> _WHAT TO PRODUCE_: Rewrite the following lines as a numbered list, leaving out any blank lines and covering all of the material. Omit the pictures from your answer.

> _RECORDED INFORMATION_:
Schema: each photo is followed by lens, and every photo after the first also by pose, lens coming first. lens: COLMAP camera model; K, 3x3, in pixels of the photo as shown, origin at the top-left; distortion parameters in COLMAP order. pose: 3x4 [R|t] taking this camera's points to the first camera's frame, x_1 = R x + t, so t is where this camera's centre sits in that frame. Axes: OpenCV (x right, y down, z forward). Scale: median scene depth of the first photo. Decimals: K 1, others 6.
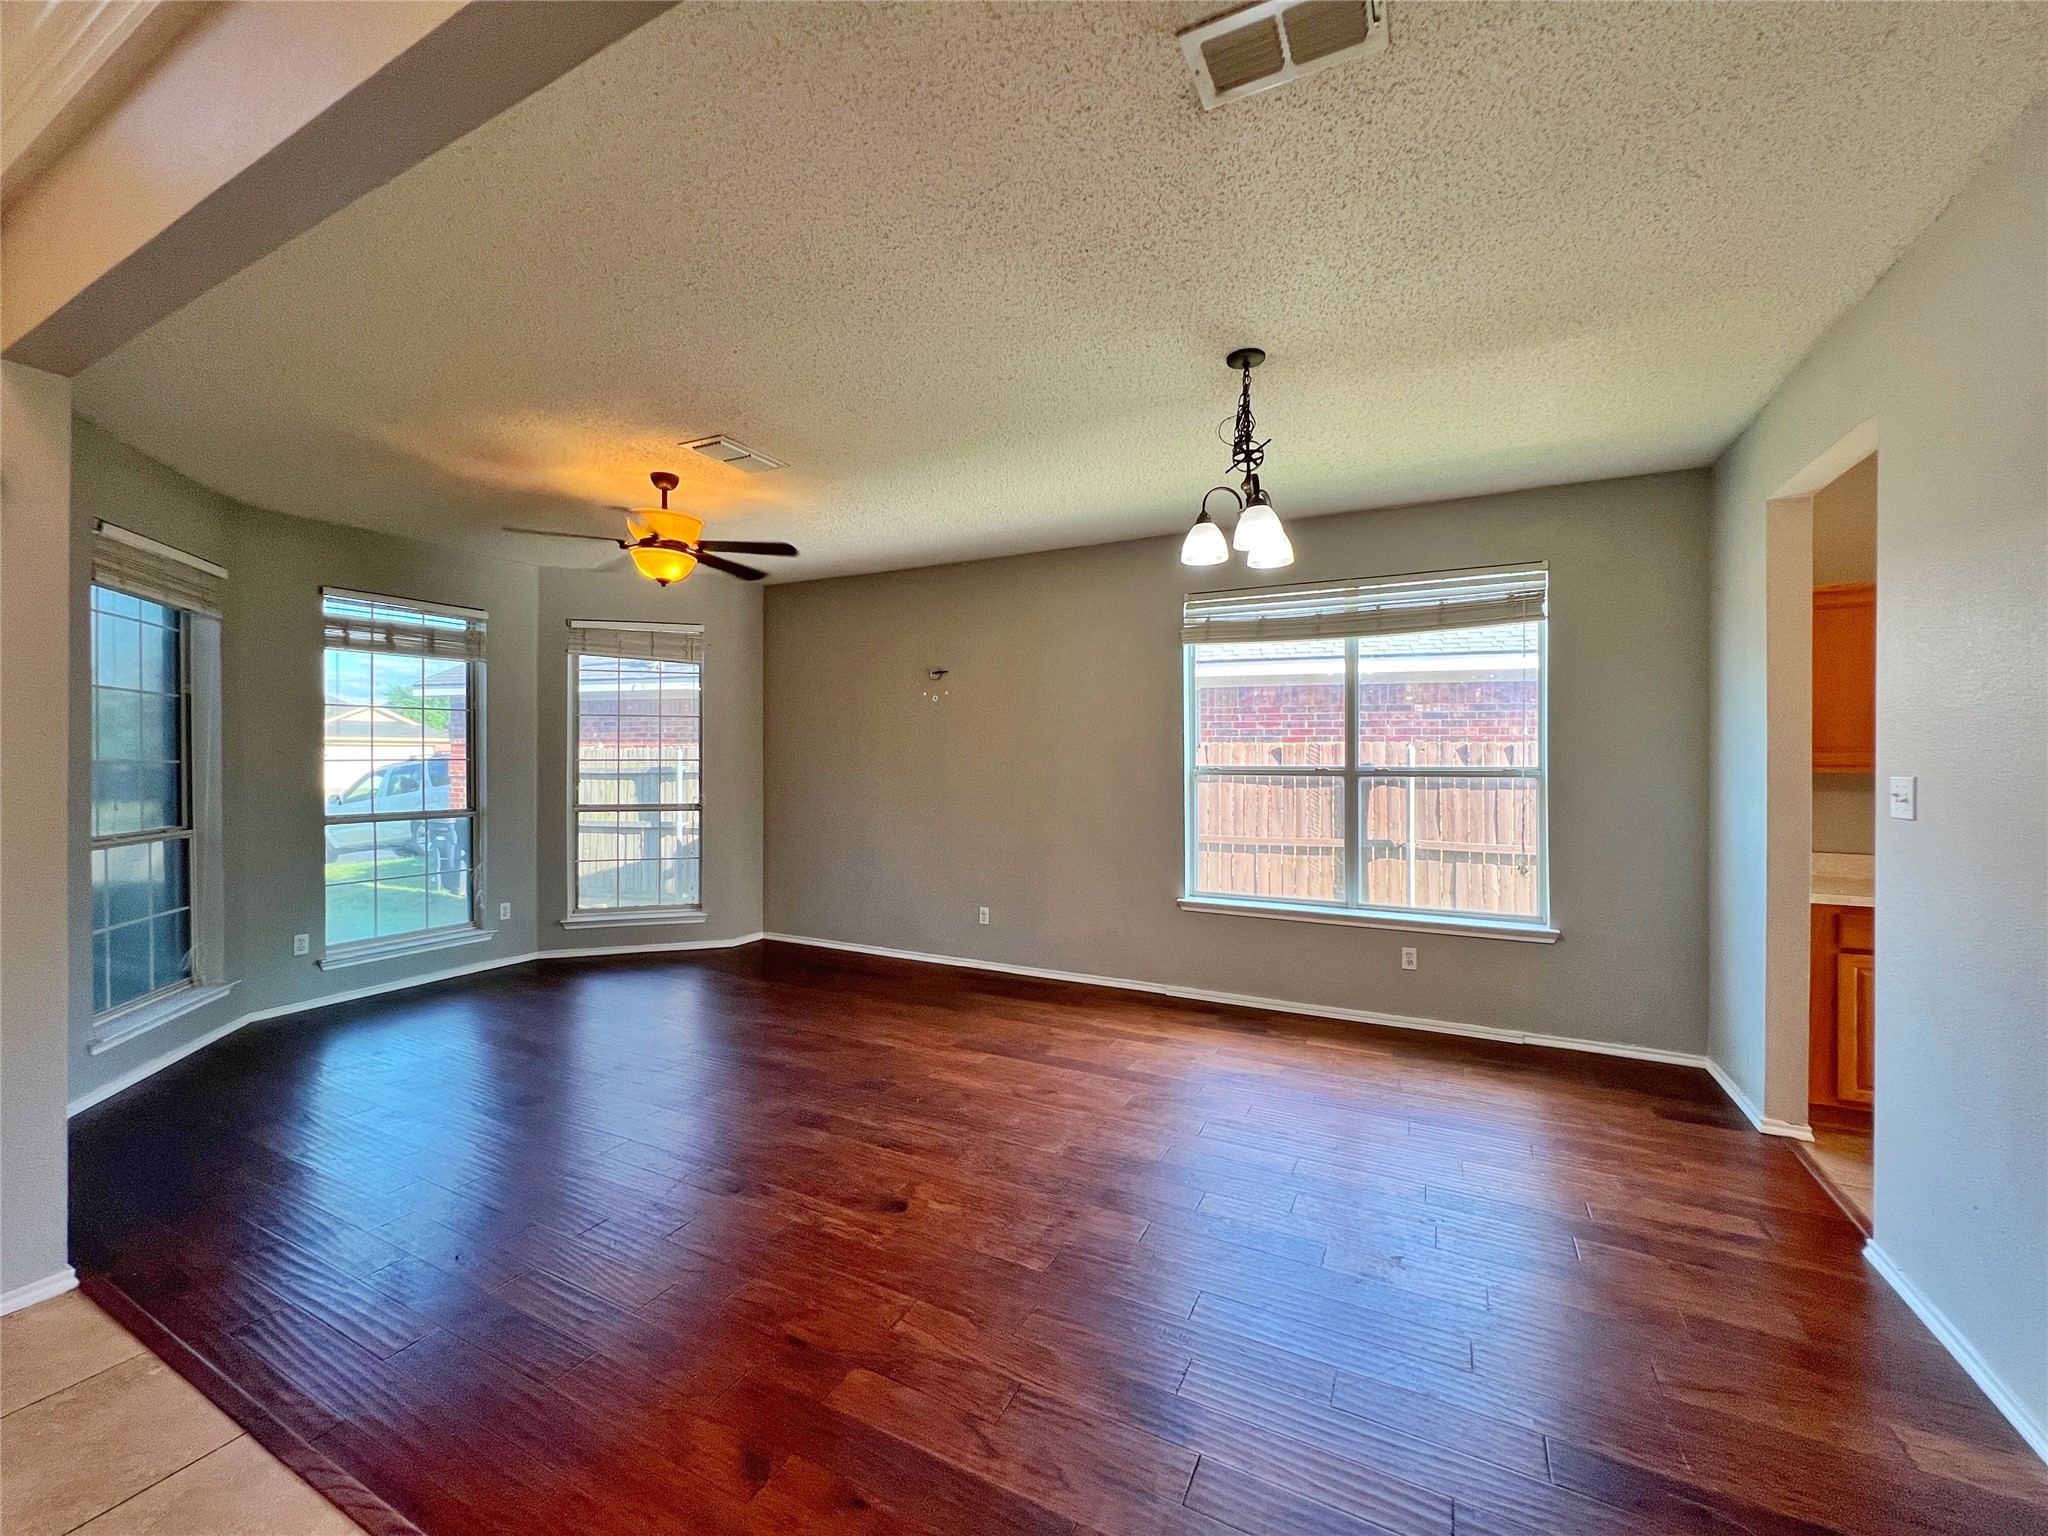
lens RADIAL K [[813.8, 0, 1015.5], [0, 813.8, 764.0], [0, 0, 1]] dist [-0.003791, 0.000276]
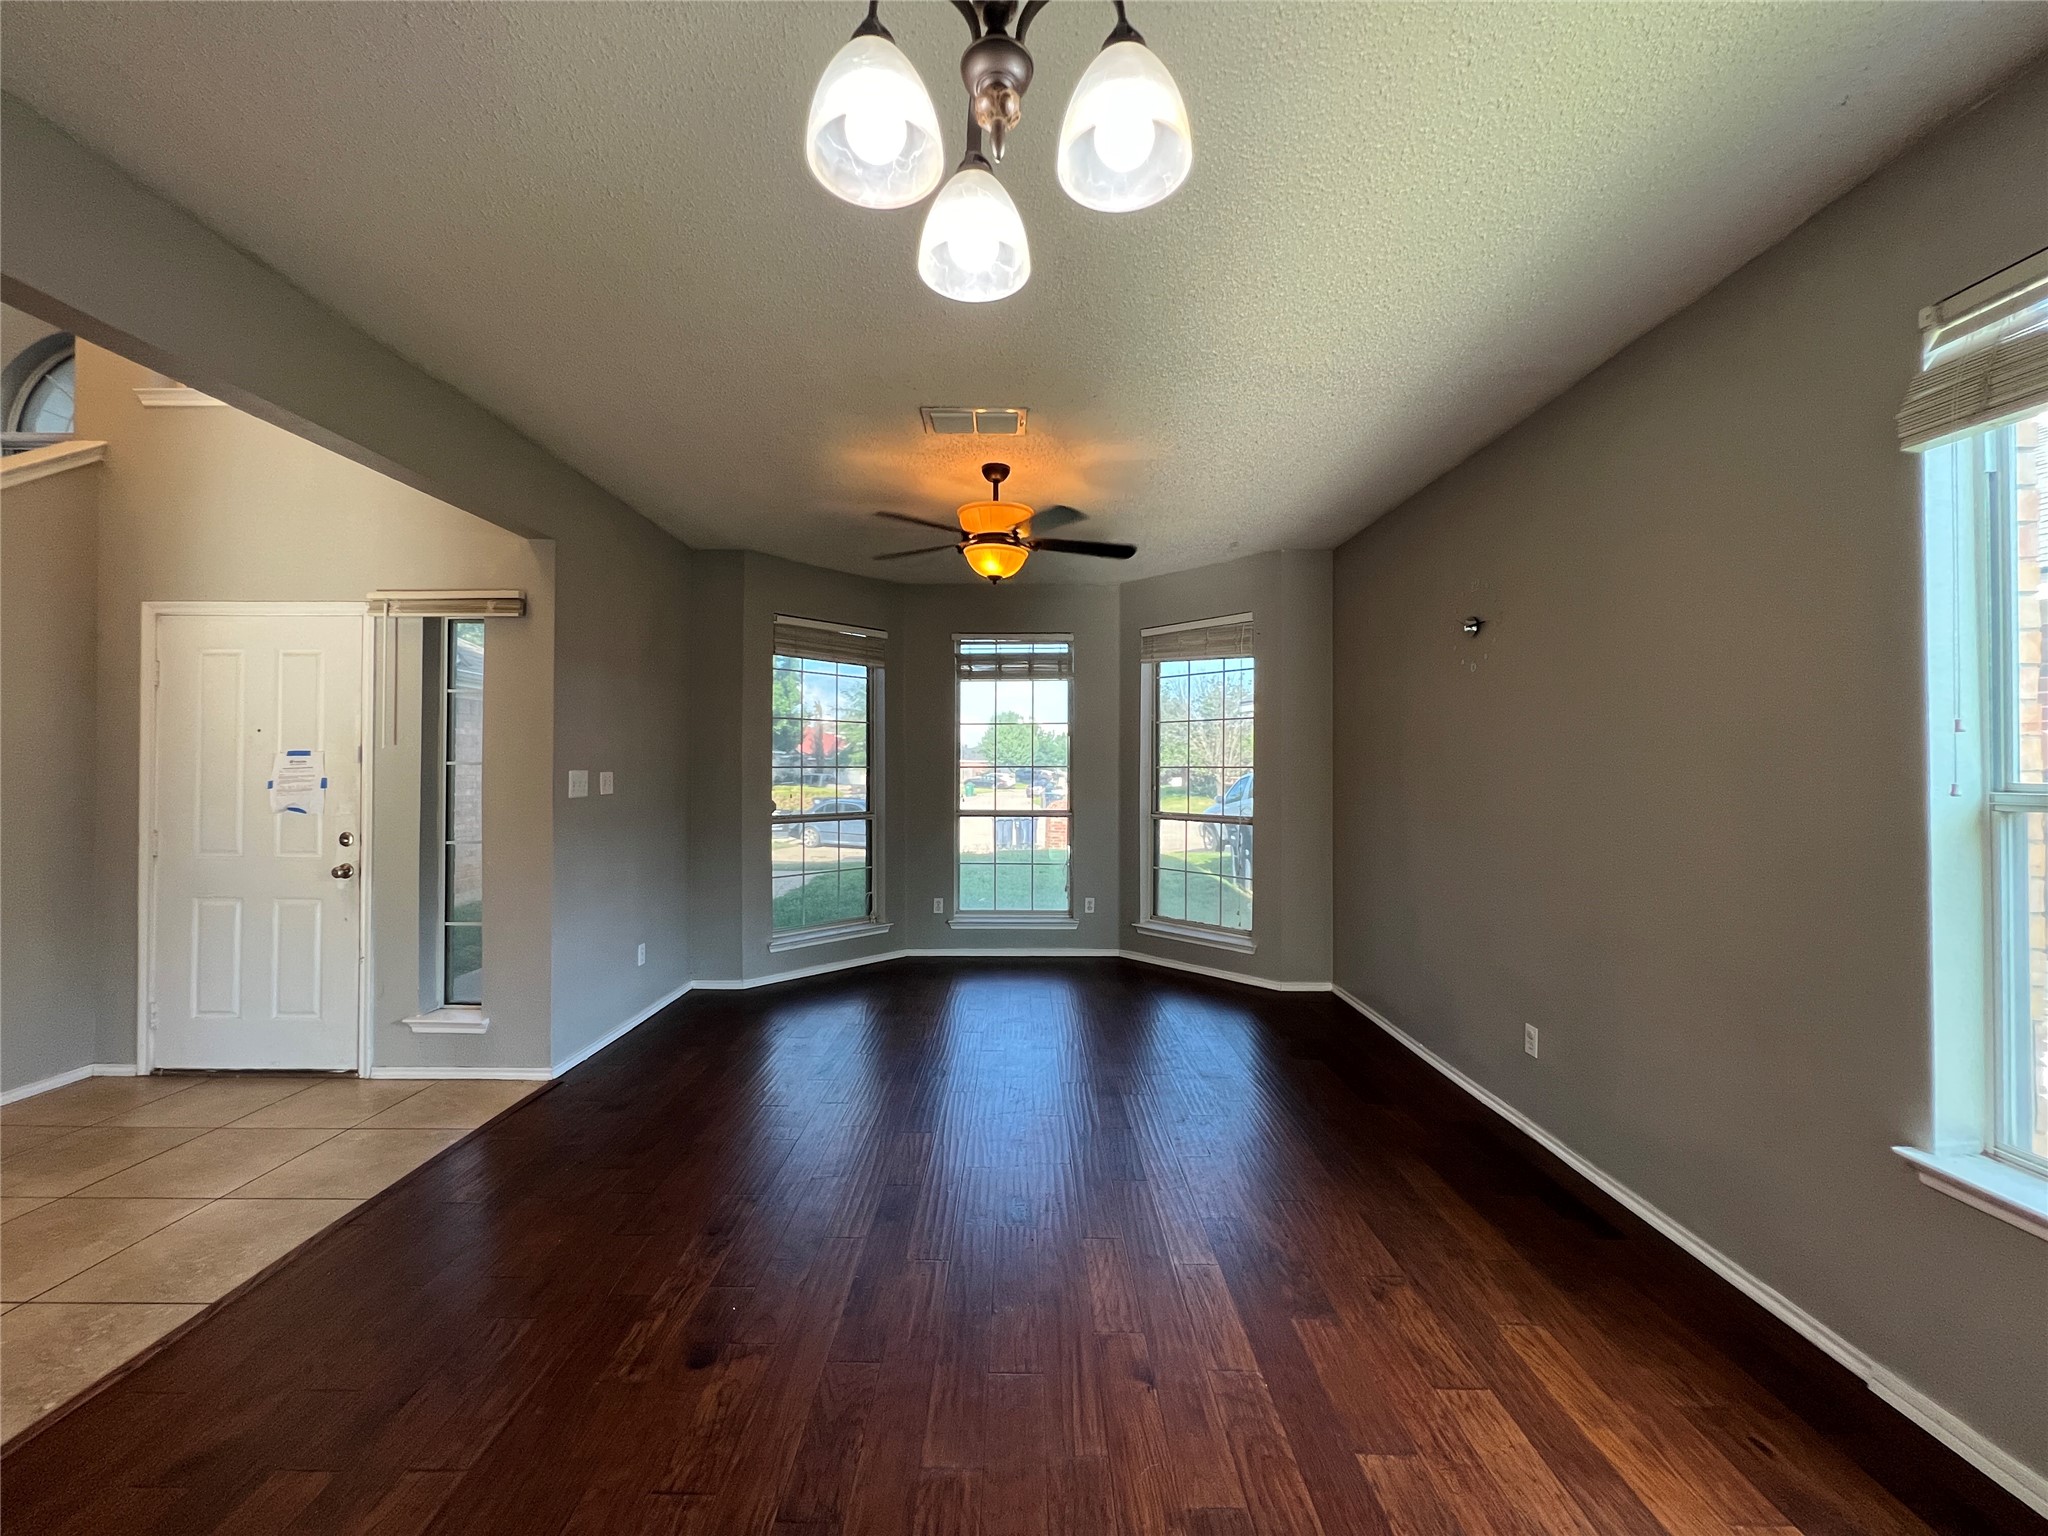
lens RADIAL K [[813.8, 0, 1020.0], [0, 813.8, 759.9], [0, 0, 1]] dist [-0.003791, 0.000276]
pose [[0.458030, -0.007324, -0.888907, 0.348372], [-0.007739, 0.999895, -0.012226, 0.000047], [0.888903, 0.012480, 0.457925, 0.484369]]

> _RESULT BELOW_:
1. Schema: each photo is followed by lens, and every photo after the first also by pose, lens coming first. lens: COLMAP camera model; K, 3x3, in pixels of the photo as shown, origin at the top-left; distortion parameters in COLMAP order. pose: 3x4 [R|t] taking this camera's points to the first camera's frame, x_1 = R x + t, so t is where this camera's centre sits in that frame. Axes: OpenCV (x right, y down, z forward). Scale: median scene depth of the first photo. Decimals: K 1, others 6.
2. lens RADIAL K [[813.8, 0, 1015.5], [0, 813.8, 764.0], [0, 0, 1]] dist [-0.003791, 0.000276]
3. lens RADIAL K [[813.8, 0, 1020.0], [0, 813.8, 759.9], [0, 0, 1]] dist [-0.003791, 0.000276]
4. pose [[0.458030, -0.007324, -0.888907, 0.348372], [-0.007739, 0.999895, -0.012226, 0.000047], [0.888903, 0.012480, 0.457925, 0.484369]]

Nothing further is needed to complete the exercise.